Much of the legal contest turns on the Beach Control Act of 1956, which sets the rules for Jamaica’s foreshore. Under that law, the foreshore belongs to the Jamaican government, and the state decides how beaches and coastal land may be used.

“This legal framework lies at the heart of the ongoing struggle over beach access documented in Beach Inna Bondage,” the producers explained.

Production started in September 2025 and ran for about 10 months, wrapping only a few days ahead of the world premiere at the Portie Film Festival on July 9. From May, the makers held community showings, mainly in Kingston, and used audience responses plus new developments around the issue to refine later cuts.

They call the documentary a “living project” and say more material is still coming.

“We are currently developing beachinnabondage.org, where viewers will be able to access the extended interviews and additional background materials. We are also launching an impact campaign to support the film’s advocacy goals, and are producing a companion documentary, provisionally titled Beach Inna Bondage: Harbour Style, which explores similar issues of beach access and environmental justice in and around Kingston Harbour.”

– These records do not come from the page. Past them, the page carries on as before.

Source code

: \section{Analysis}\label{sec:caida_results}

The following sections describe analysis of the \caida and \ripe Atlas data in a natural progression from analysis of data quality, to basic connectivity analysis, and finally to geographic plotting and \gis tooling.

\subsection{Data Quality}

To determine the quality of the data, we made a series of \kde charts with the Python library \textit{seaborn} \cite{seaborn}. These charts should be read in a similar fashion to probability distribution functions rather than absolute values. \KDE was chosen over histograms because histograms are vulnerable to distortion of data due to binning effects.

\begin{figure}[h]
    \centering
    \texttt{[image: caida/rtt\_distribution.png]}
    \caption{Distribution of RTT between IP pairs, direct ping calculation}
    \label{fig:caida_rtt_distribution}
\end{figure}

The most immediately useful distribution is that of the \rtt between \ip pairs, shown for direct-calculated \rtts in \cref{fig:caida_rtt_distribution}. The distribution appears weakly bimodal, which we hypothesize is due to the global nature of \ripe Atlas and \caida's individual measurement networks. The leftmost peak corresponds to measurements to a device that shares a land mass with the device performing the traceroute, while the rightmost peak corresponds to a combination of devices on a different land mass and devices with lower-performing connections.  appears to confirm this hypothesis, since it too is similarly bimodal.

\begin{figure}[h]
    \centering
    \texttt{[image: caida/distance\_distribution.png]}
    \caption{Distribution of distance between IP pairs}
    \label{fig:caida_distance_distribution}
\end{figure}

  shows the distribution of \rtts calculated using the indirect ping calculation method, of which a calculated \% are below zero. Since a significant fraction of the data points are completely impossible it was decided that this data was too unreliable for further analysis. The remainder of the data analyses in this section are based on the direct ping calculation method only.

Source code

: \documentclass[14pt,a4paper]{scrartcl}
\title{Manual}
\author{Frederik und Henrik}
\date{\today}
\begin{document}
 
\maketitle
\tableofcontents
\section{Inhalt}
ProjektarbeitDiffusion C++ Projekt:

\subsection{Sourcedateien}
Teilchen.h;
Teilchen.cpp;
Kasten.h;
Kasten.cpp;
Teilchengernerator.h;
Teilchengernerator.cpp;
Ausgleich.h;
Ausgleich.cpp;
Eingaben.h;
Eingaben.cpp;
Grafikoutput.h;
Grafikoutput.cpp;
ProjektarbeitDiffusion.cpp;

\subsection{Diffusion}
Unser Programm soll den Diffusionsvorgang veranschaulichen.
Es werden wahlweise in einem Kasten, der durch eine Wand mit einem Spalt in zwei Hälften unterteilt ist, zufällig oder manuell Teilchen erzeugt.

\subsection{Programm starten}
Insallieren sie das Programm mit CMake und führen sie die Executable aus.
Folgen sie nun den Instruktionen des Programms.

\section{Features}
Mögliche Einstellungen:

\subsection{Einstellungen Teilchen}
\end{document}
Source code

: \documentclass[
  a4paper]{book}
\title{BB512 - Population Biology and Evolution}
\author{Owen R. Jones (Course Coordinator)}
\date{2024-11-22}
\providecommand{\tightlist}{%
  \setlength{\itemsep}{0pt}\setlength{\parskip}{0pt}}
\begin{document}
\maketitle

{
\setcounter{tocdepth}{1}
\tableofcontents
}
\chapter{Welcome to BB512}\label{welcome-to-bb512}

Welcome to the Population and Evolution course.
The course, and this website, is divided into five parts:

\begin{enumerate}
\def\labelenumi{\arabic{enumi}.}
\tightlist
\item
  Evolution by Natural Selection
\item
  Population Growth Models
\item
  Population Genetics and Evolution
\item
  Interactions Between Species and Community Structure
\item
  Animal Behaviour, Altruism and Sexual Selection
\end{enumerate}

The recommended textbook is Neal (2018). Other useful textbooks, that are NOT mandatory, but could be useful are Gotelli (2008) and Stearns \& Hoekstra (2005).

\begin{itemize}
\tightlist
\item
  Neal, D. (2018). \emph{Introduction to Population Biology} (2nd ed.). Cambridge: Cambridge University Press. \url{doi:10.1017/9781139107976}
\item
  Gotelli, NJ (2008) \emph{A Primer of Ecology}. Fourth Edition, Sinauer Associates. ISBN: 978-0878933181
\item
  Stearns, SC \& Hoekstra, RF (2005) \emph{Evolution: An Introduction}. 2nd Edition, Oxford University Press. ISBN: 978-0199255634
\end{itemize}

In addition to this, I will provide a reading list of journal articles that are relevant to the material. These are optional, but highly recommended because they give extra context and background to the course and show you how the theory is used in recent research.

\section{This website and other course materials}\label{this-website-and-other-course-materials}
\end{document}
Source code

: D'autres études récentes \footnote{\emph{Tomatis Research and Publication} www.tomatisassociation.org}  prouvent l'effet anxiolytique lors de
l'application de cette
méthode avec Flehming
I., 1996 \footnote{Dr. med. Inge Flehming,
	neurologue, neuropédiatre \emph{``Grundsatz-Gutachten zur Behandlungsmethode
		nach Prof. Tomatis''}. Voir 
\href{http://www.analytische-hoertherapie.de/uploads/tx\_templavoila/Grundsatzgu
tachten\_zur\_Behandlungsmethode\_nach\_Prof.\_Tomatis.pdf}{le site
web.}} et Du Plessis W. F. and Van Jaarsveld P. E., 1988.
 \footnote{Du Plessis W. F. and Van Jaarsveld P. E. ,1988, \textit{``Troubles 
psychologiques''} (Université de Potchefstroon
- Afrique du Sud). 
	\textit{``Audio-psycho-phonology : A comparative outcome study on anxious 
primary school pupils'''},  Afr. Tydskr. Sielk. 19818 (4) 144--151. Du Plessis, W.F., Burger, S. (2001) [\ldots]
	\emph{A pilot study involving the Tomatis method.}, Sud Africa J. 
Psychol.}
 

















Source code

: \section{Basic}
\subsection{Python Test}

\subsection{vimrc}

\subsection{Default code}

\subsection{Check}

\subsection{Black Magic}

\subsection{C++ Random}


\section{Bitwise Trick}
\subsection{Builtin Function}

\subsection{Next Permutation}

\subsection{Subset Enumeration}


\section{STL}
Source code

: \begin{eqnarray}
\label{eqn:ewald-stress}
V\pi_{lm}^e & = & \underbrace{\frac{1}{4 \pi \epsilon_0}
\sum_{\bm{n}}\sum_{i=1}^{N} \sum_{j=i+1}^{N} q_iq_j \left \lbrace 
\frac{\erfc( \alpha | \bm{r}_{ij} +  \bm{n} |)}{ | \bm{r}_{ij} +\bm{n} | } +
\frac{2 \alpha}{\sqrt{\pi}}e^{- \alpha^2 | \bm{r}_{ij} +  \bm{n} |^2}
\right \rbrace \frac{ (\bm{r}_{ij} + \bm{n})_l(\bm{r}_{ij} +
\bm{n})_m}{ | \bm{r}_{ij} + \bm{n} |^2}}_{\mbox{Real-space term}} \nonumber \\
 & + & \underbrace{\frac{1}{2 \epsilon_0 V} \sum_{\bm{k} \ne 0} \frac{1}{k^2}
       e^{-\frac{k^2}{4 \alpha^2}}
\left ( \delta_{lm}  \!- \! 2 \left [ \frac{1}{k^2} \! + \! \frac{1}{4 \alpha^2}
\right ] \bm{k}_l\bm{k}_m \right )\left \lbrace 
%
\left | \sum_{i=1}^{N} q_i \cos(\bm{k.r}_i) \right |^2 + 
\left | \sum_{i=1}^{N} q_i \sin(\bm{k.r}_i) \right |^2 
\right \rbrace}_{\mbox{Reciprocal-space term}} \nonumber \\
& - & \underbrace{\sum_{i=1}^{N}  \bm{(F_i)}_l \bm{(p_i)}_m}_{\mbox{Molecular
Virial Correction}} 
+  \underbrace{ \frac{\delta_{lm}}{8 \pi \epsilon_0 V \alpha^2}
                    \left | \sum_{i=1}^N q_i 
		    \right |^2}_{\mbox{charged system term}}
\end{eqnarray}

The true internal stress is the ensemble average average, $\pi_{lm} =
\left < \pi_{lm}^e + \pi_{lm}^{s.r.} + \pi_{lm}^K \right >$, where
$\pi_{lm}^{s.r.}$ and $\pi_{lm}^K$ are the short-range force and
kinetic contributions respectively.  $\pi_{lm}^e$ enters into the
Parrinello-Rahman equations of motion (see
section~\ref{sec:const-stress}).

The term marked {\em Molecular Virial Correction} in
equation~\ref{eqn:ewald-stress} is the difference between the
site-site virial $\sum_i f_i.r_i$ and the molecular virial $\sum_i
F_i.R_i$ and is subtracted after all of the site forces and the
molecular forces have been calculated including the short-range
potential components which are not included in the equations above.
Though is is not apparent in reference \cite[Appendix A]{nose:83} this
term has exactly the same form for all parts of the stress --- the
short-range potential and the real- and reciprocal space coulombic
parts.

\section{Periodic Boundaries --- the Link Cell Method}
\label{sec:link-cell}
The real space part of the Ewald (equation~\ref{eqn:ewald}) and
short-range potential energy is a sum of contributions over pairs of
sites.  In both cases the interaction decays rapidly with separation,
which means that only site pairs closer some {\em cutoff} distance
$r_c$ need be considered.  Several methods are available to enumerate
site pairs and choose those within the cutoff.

The work aims to spotlight beach access, land ownership, and what the directors view as tourism growth that cannot be sustained. In wider terms, it urges protection of Jamaica’s shores and the defence of public rights to reach them.

“The Jamaica Beach Birthright Environmental Movement, with whom we collaborated to make the film, advocates not only for unfettered public access to all Jamaican beaches, but also for recognising Jamaica’s beaches as legal entities with environmental rights,” Martens and Vermeer said.

Their core appeal, they argue, is plain.

“It is probably best captured by the closing statement of the film: ‘Join the movement for justice and take action to reclaim the coastline for all Jamaicans. Join the fight.’ And, on jabbem.org, you can find how you can join the movement and the ways in which you can contribute to the fight.”